Our textbook reports both sides of the argument in full, but we present the progressive argument as more persuasive. What is necessary is to stimulate the economy, change institutions to provide more equality — through more progressive taxation, a higher minimum wage and support for unions, for example — and also change institutions to provide more stability in the economy: by making major government investments in infrastructure, say, and generally providing greater job security.
More concretely, we argue that some sectors of the economy are especially crucial to maintaining both economic equality and employment stability. These are sectors neglected by private enterprise or ones in which businesses make unnecessarily high profits that reduce equality without compensating benefits to the rest of us. The clearest example is health care, which provides no better care than other industrialized countries, but costs at least twice as much per person. What is needed is universal public health care at low cost, which will, for example, create more jobs in elder care like home nursing.
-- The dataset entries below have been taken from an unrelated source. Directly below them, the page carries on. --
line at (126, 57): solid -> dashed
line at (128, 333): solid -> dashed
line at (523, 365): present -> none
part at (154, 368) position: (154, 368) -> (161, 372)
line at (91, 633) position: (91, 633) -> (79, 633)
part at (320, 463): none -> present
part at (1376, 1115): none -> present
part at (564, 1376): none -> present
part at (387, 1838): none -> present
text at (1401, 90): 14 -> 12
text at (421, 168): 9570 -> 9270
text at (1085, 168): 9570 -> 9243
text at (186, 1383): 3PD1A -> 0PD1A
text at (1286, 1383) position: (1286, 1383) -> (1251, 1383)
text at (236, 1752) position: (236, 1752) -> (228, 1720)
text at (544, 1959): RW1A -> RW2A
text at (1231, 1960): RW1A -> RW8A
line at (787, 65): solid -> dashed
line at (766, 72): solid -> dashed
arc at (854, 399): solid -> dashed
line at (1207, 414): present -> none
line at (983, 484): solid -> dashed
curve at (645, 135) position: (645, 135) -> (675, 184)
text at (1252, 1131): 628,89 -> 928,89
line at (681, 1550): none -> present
A second area that demands extensive public investment to create jobs, as the March on Washington urged a half century ago, is higher education. Why not free education at public universities, paid for by higher taxes on the increasingly well-off? Education investment has the highest return to the public of any sector. If education is free to students and paid for by progressive taxation, it will shift income from rich corporations and individuals to people who will, eventually, have more skills to sell in the global economy, again increasing employment, spending and aggregate demand.
A third area, of which some conservatives deny the very existence, is global heating caused by fossil fuel-driven production. Public money invested in research and the production of clean energy would propel the green energy industry to create jobs that don’t require advanced degrees.
Fourth, at least a trillion dollars is required to make American roads and bridges safe. Everyone knows it. And yet in Texas, conservative politicians, operating on conservative textbook theories, have begun to change paved roads into gravel roads to save maintenance money. Meanwhile, it is a simple fact of engineering that potholes will inevitably cost more to fix the longer they go unattended. Yet potholes remain unfilled all over this land.
Last but not least, subsidies should be given to states to restore jobs to their peak level of employment.
Conservative economics books either attack all of the above or don’t even present them, even though they seem obvious ways to reduce the problems of inequality and inadequate employment.
As we remember Martin Luther King Jr. and the March on Washington, let us remember that there’s nothing especially radical about any of this. King, Randolph and Rustin recommended virtually the identical program back in the 1960s.